Kaiser stellte im Bericht verschiedene Studien vor, die sich mit den Unterschieden zwischen Ost und West beschäftigen. Dem “Elitenmonitor” zufolge ist so etwa der Anteil der Ostdeutschen in Führungspositionen zwischen 2018 und 2024 von 10,9 auf 12,1 Prozent gestiegen. Allerdings sind Ostdeutsche damit insgesamt unterrepräsentiert. In Bereichen wie der Wissenschaft stieg der Anteil der Ostdeutschen in Top-Positionen um rund sieben Prozentpunkte auf knapp neun Prozent. Bei der Führung von Unternehmen fiel er hingegen von 2,9 auf 0 Prozent. Im Militär blieb er bei 0 Prozent.

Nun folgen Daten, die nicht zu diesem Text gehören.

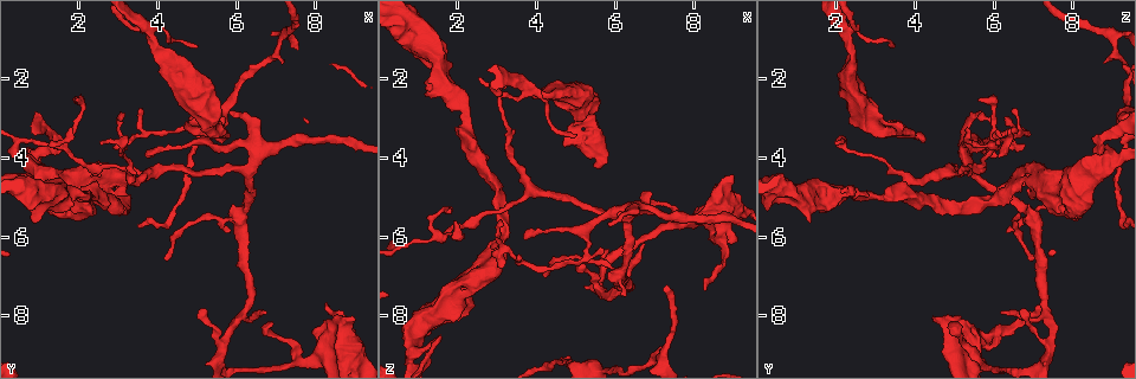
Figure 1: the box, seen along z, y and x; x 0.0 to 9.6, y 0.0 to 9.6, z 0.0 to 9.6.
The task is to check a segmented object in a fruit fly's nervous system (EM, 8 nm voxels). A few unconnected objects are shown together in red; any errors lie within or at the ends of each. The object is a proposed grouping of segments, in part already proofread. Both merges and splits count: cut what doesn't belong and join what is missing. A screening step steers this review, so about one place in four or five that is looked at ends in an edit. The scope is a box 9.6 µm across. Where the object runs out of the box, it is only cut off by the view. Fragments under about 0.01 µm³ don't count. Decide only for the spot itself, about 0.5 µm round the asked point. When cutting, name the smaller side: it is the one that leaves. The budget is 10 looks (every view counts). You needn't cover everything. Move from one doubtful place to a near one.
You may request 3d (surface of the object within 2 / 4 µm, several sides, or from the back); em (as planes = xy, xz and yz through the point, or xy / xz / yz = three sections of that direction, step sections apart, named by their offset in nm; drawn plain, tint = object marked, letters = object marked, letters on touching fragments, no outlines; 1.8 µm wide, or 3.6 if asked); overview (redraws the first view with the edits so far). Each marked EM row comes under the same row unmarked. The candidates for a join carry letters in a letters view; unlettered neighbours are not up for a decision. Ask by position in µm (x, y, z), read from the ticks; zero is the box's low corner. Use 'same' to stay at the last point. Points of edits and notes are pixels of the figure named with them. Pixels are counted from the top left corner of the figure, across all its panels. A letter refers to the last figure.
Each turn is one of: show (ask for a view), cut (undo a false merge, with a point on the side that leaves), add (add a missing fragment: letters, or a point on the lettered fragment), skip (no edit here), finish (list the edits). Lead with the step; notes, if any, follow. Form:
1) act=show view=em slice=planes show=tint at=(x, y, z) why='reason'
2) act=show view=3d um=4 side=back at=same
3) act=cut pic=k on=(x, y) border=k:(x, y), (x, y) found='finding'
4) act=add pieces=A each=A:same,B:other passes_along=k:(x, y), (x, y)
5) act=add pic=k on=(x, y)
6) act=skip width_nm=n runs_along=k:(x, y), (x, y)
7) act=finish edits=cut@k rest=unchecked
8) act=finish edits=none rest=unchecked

DIW: KLUFT ZWISCHEN ARM UND REICH SOWIE STADT UND LAND

Als Ursache dafür gilt laut Bericht etwa, dass der Osten noch immer überwiegend ländlich geprägt ist – dort also weniger Institutionen sind, in denen Ostdeutsche Führung übernehmen können. Außerdem seien weniger Ostdeutsche aus dem Milieu, aus dem solches Führungspersonal üblicherweise komme. Nur zehn bis 15 Prozent der Ostdeutschen stammt demnach aus der oberen Mittelschicht oder der Oberschicht, verglichen mit 25 bis 30 Prozent der Westdeutschen.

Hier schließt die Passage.